Instructions to follow:
Your response should consist of the entries below, reproduced exactly and without their images.

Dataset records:
■ ■ ■ ■ ■ ■ ■

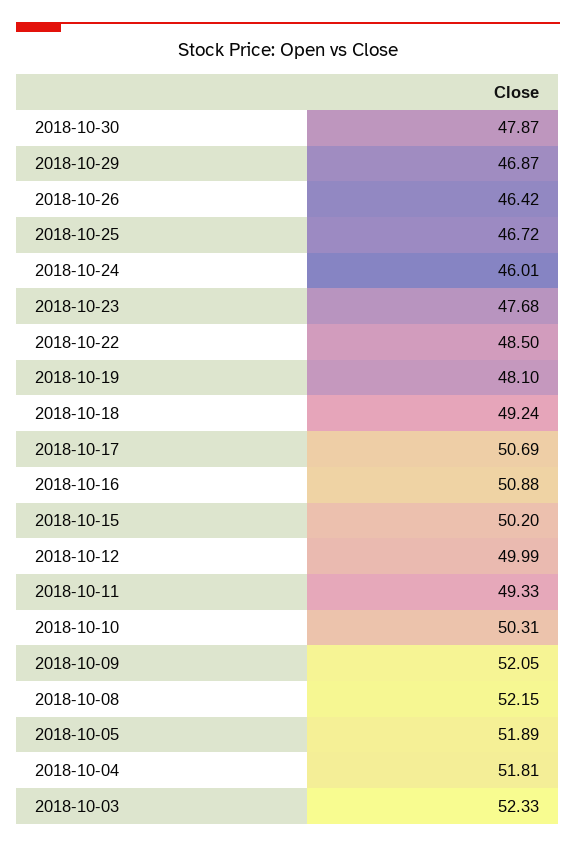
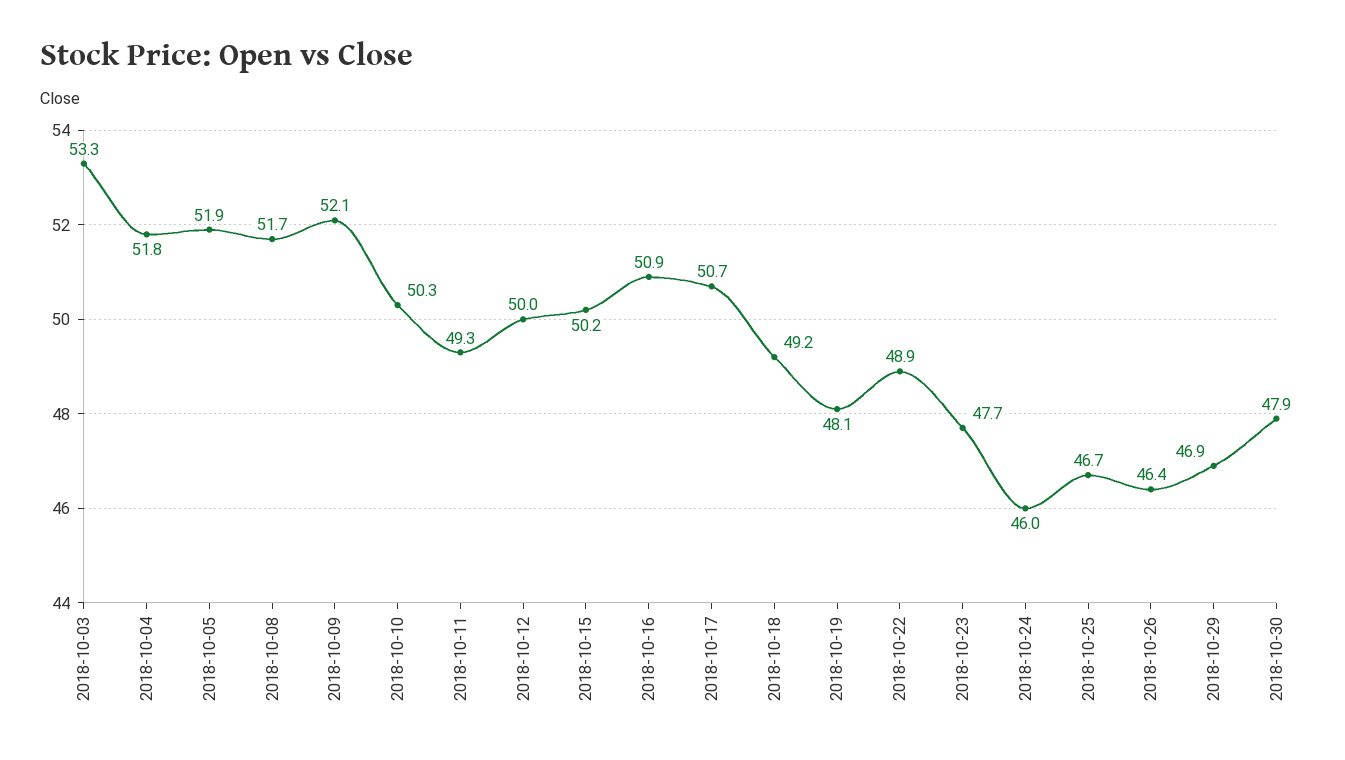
  {
    "2018-10-30": 47.87,
    "2018-10-29": 46.87,
    "2018-10-26": 46.42,
    "2018-10-25": 46.72,
    "2018-10-24": 46.01,
    "2018-10-23": 47.68,
-   "2018-10-22": 48.5,
+   "2018-10-22": 48.9,
    "2018-10-19": 48.1,
    "2018-10-18": 49.24,
    "2018-10-17": 50.69,
    "2018-10-16": 50.88,
    "2018-10-15": 50.2,
    "2018-10-12": 49.99,
    "2018-10-11": 49.33,
    "2018-10-10": 50.31,
    "2018-10-09": 52.05,
-   "2018-10-08": 52.15,
+   "2018-10-08": 51.7,
    "2018-10-05": 51.89,
    "2018-10-04": 51.81,
-   "2018-10-03": 52.33
+   "2018-10-03": 53.3
  }

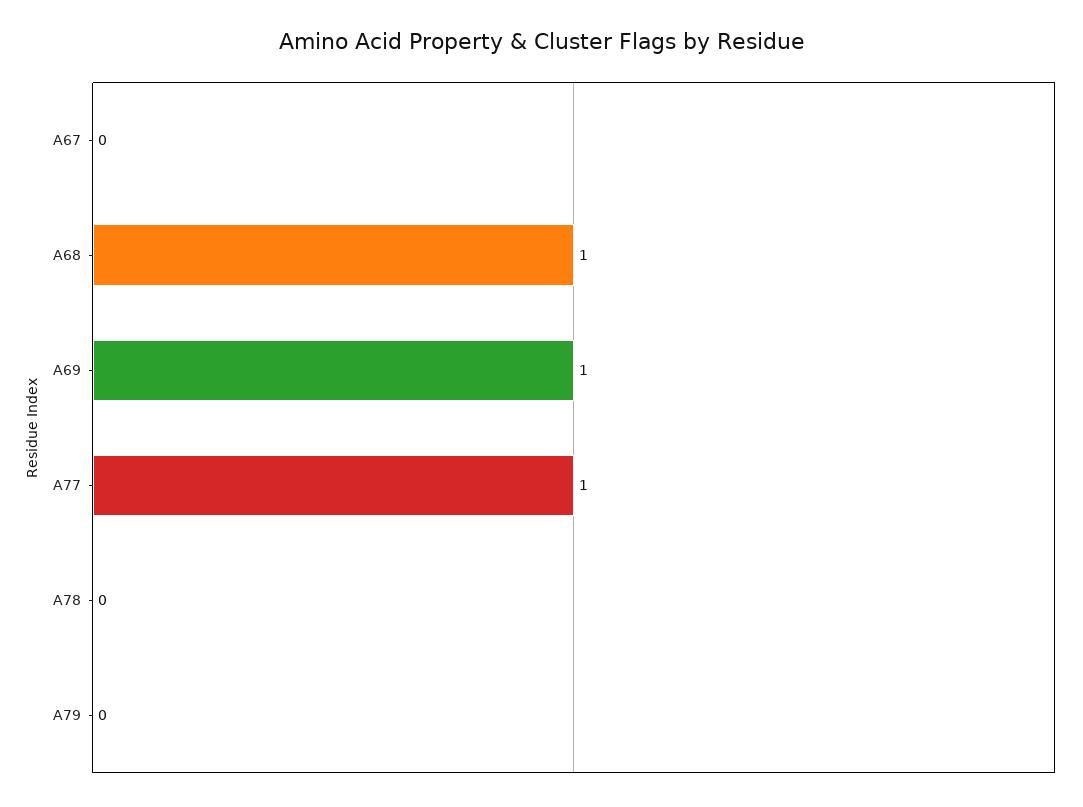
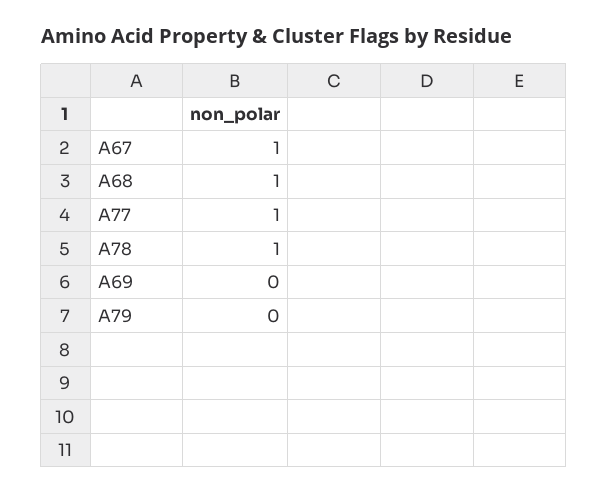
  {
-   "A67": 0,
+   "A67": 1,
    "A68": 1,
-   "A69": 1,
+   "A69": 0,
    "A77": 1,
-   "A78": 0,
+   "A78": 1,
    "A79": 0
  }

■ ■ ■ ■ ■ ■ ■

Exercise solution:
  {
    "2018-10-30": 47.87,
    "2018-10-29": 46.87,
    "2018-10-26": 46.42,
    "2018-10-25": 46.72,
    "2018-10-24": 46.01,
    "2018-10-23": 47.68,
-   "2018-10-22": 48.5,
+   "2018-10-22": 48.9,
    "2018-10-19": 48.1,
    "2018-10-18": 49.24,
    "2018-10-17": 50.69,
    "2018-10-16": 50.88,
    "2018-10-15": 50.2,
    "2018-10-12": 49.99,
    "2018-10-11": 49.33,
    "2018-10-10": 50.31,
    "2018-10-09": 52.05,
-   "2018-10-08": 52.15,
+   "2018-10-08": 51.7,
    "2018-10-05": 51.89,
    "2018-10-04": 51.81,
-   "2018-10-03": 52.33
+   "2018-10-03": 53.3
  }

  {
-   "A67": 0,
+   "A67": 1,
    "A68": 1,
-   "A69": 1,
+   "A69": 0,
    "A77": 1,
-   "A78": 0,
+   "A78": 1,
    "A79": 0
  }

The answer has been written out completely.